• [The task]: Where the string "turkruhd" appears in a line of the data, show that line.

┌─ Records provided

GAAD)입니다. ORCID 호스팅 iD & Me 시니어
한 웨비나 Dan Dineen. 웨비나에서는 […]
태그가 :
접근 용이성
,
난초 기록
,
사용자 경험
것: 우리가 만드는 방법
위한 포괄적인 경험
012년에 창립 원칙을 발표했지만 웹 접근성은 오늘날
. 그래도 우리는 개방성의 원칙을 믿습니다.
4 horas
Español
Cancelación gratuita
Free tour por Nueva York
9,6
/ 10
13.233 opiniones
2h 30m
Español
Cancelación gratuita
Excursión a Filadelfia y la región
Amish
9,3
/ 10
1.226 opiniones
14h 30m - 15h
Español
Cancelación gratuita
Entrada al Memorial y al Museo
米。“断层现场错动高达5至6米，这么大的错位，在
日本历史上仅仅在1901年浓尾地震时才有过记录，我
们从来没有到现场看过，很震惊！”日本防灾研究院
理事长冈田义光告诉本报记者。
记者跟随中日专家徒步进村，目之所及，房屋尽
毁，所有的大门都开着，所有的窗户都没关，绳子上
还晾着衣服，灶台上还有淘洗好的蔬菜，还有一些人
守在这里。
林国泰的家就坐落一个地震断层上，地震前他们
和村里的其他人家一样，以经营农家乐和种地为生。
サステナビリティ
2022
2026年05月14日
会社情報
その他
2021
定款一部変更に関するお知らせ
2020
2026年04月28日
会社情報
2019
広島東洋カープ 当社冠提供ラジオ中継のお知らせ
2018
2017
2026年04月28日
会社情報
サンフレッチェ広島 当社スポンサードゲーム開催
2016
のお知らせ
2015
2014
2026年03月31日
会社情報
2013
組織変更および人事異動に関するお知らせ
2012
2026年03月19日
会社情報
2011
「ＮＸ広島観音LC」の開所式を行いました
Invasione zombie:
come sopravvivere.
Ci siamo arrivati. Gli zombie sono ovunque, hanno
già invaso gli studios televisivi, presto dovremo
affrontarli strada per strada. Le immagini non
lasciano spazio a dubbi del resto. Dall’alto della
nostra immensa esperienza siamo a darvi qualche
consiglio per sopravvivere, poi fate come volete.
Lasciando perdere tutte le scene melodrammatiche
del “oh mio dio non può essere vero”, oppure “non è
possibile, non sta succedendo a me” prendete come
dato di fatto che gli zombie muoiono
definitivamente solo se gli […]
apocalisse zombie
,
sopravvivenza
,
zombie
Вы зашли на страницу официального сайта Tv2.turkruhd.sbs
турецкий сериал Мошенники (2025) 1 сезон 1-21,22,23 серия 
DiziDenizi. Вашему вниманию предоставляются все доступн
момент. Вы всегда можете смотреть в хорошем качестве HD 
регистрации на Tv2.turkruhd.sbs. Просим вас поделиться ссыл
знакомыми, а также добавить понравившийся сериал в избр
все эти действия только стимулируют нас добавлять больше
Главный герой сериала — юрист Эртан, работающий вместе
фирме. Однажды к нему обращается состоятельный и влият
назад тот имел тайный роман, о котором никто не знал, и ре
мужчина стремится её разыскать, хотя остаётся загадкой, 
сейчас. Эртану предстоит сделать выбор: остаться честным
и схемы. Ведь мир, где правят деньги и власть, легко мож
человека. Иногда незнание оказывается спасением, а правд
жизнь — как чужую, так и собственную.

└─

• [Exercise solution]:
Вы зашли на страницу официального сайта Tv2.turkruhd.sbs
регистрации на Tv2.turkruhd.sbs. Просим вас поделиться ссыл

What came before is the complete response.